(The task):
All of the data, from the first line to the last, should be reproduced without alteration.

(Data for the task):
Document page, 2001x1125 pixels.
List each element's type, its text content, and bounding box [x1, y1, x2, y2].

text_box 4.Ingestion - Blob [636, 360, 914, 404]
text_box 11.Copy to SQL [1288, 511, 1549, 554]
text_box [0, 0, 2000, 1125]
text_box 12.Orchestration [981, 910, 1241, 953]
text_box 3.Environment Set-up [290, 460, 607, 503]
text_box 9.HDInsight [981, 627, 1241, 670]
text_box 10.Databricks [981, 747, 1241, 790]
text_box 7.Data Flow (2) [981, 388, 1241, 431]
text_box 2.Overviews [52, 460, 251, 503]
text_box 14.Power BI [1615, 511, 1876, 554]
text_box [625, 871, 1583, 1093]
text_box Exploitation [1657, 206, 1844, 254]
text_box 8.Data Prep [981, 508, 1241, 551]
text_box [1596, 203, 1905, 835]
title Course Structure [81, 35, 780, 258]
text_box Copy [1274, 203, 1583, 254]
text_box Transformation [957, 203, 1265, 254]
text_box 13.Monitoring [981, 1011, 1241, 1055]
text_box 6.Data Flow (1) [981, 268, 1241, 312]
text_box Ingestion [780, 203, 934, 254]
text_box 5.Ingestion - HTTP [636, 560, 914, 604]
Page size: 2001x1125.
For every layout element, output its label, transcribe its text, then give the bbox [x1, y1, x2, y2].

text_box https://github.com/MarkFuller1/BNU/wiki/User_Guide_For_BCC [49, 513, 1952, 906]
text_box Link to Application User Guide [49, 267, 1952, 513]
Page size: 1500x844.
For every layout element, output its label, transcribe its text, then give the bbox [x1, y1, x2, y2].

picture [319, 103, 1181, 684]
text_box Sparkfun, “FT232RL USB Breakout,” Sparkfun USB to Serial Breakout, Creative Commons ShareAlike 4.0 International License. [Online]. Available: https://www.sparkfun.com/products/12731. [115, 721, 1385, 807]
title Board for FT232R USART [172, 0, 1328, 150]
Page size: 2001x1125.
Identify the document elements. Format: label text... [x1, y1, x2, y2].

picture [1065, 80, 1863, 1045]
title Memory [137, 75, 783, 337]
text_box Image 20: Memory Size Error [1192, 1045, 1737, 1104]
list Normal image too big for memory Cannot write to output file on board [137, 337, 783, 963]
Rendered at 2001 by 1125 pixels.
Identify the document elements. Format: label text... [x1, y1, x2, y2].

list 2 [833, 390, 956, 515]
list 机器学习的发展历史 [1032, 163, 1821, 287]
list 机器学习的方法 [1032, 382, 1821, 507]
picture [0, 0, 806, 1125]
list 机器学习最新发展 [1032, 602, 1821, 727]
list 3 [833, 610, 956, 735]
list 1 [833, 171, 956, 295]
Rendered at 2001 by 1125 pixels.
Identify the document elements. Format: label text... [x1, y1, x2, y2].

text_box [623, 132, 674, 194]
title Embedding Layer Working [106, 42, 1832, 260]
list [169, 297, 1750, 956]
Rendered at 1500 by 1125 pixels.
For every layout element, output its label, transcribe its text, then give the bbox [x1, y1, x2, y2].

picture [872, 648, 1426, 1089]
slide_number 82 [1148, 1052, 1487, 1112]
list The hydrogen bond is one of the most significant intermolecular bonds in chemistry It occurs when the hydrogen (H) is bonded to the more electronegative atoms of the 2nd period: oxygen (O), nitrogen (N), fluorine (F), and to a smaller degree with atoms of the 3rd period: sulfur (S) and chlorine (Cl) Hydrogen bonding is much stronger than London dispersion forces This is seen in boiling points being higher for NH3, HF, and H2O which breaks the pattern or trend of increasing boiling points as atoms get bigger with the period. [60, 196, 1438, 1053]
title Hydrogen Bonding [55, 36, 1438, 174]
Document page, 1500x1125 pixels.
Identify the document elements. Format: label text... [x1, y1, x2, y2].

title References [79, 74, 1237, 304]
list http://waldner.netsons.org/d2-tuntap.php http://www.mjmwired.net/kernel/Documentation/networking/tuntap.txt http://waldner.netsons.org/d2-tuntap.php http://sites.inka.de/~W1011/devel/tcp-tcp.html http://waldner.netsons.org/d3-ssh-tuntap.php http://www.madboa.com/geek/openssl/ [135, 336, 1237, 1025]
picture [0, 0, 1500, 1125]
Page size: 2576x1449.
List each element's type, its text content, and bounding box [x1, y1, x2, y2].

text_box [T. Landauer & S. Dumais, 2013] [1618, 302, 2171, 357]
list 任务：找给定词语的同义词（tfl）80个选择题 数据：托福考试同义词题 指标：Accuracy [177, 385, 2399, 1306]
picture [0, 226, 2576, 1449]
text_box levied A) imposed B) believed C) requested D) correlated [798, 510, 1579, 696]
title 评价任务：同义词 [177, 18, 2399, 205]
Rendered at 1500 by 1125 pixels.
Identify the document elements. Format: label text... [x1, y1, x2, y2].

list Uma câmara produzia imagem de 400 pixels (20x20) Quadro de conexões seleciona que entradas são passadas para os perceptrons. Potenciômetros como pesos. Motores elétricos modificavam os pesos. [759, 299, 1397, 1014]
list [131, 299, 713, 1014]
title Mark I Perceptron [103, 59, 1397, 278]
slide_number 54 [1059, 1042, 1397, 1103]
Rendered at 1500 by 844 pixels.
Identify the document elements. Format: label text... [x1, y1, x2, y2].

(Your response):
Document page, 2001x1125 pixels.
List each element's type, its text content, and bounding box [x1, y1, x2, y2].

text_box 4.Ingestion - Blob [636, 360, 914, 404]
text_box 11.Copy to SQL [1288, 511, 1549, 554]
text_box [0, 0, 2000, 1125]
text_box 12.Orchestration [981, 910, 1241, 953]
text_box 3.Environment Set-up [290, 460, 607, 503]
text_box 9.HDInsight [981, 627, 1241, 670]
text_box 10.Databricks [981, 747, 1241, 790]
text_box 7.Data Flow (2) [981, 388, 1241, 431]
text_box 2.Overviews [52, 460, 251, 503]
text_box 14.Power BI [1615, 511, 1876, 554]
text_box [625, 871, 1583, 1093]
text_box Exploitation [1657, 206, 1844, 254]
text_box 8.Data Prep [981, 508, 1241, 551]
text_box [1596, 203, 1905, 835]
title Course Structure [81, 35, 780, 258]
text_box Copy [1274, 203, 1583, 254]
text_box Transformation [957, 203, 1265, 254]
text_box 13.Monitoring [981, 1011, 1241, 1055]
text_box 6.Data Flow (1) [981, 268, 1241, 312]
text_box Ingestion [780, 203, 934, 254]
text_box 5.Ingestion - HTTP [636, 560, 914, 604]
Page size: 2001x1125.
For every layout element, output its label, transcribe its text, then give the bbox [x1, y1, x2, y2].

text_box https://github.com/MarkFuller1/BNU/wiki/User_Guide_For_BCC [49, 513, 1952, 906]
text_box Link to Application User Guide [49, 267, 1952, 513]
Page size: 1500x844.
For every layout element, output its label, transcribe its text, then give the bbox [x1, y1, x2, y2].

picture [319, 103, 1181, 684]
text_box Sparkfun, “FT232RL USB Breakout,” Sparkfun USB to Serial Breakout, Creative Commons ShareAlike 4.0 International License. [Online]. Available: https://www.sparkfun.com/products/12731. [115, 721, 1385, 807]
title Board for FT232R USART [172, 0, 1328, 150]
Page size: 2001x1125.
Identify the document elements. Format: label text... [x1, y1, x2, y2].

picture [1065, 80, 1863, 1045]
title Memory [137, 75, 783, 337]
text_box Image 20: Memory Size Error [1192, 1045, 1737, 1104]
list Normal image too big for memory Cannot write to output file on board [137, 337, 783, 963]
Rendered at 2001 by 1125 pixels.
Identify the document elements. Format: label text... [x1, y1, x2, y2].

list 2 [833, 390, 956, 515]
list 机器学习的发展历史 [1032, 163, 1821, 287]
list 机器学习的方法 [1032, 382, 1821, 507]
picture [0, 0, 806, 1125]
list 机器学习最新发展 [1032, 602, 1821, 727]
list 3 [833, 610, 956, 735]
list 1 [833, 171, 956, 295]
Rendered at 2001 by 1125 pixels.
Identify the document elements. Format: label text... [x1, y1, x2, y2].

text_box [623, 132, 674, 194]
title Embedding Layer Working [106, 42, 1832, 260]
list [169, 297, 1750, 956]
Rendered at 1500 by 1125 pixels.
For every layout element, output its label, transcribe its text, then give the bbox [x1, y1, x2, y2].

picture [872, 648, 1426, 1089]
slide_number 82 [1148, 1052, 1487, 1112]
list The hydrogen bond is one of the most significant intermolecular bonds in chemistry It occurs when the hydrogen (H) is bonded to the more electronegative atoms of the 2nd period: oxygen (O), nitrogen (N), fluorine (F), and to a smaller degree with atoms of the 3rd period: sulfur (S) and chlorine (Cl) Hydrogen bonding is much stronger than London dispersion forces This is seen in boiling points being higher for NH3, HF, and H2O which breaks the pattern or trend of increasing boiling points as atoms get bigger with the period. [60, 196, 1438, 1053]
title Hydrogen Bonding [55, 36, 1438, 174]
Document page, 1500x1125 pixels.
Identify the document elements. Format: label text... [x1, y1, x2, y2].

title References [79, 74, 1237, 304]
list http://waldner.netsons.org/d2-tuntap.php http://www.mjmwired.net/kernel/Documentation/networking/tuntap.txt http://waldner.netsons.org/d2-tuntap.php http://sites.inka.de/~W1011/devel/tcp-tcp.html http://waldner.netsons.org/d3-ssh-tuntap.php http://www.madboa.com/geek/openssl/ [135, 336, 1237, 1025]
picture [0, 0, 1500, 1125]
Page size: 2576x1449.
List each element's type, its text content, and bounding box [x1, y1, x2, y2].

text_box [T. Landauer & S. Dumais, 2013] [1618, 302, 2171, 357]
list 任务：找给定词语的同义词（tfl）80个选择题 数据：托福考试同义词题 指标：Accuracy [177, 385, 2399, 1306]
picture [0, 226, 2576, 1449]
text_box levied A) imposed B) believed C) requested D) correlated [798, 510, 1579, 696]
title 评价任务：同义词 [177, 18, 2399, 205]
Rendered at 1500 by 1125 pixels.
Identify the document elements. Format: label text... [x1, y1, x2, y2].

list Uma câmara produzia imagem de 400 pixels (20x20) Quadro de conexões seleciona que entradas são passadas para os perceptrons. Potenciômetros como pesos. Motores elétricos modificavam os pesos. [759, 299, 1397, 1014]
list [131, 299, 713, 1014]
title Mark I Perceptron [103, 59, 1397, 278]
slide_number 54 [1059, 1042, 1397, 1103]
Rendered at 1500 by 844 pixels.
Identify the document elements. Format: label text... [x1, y1, x2, y2].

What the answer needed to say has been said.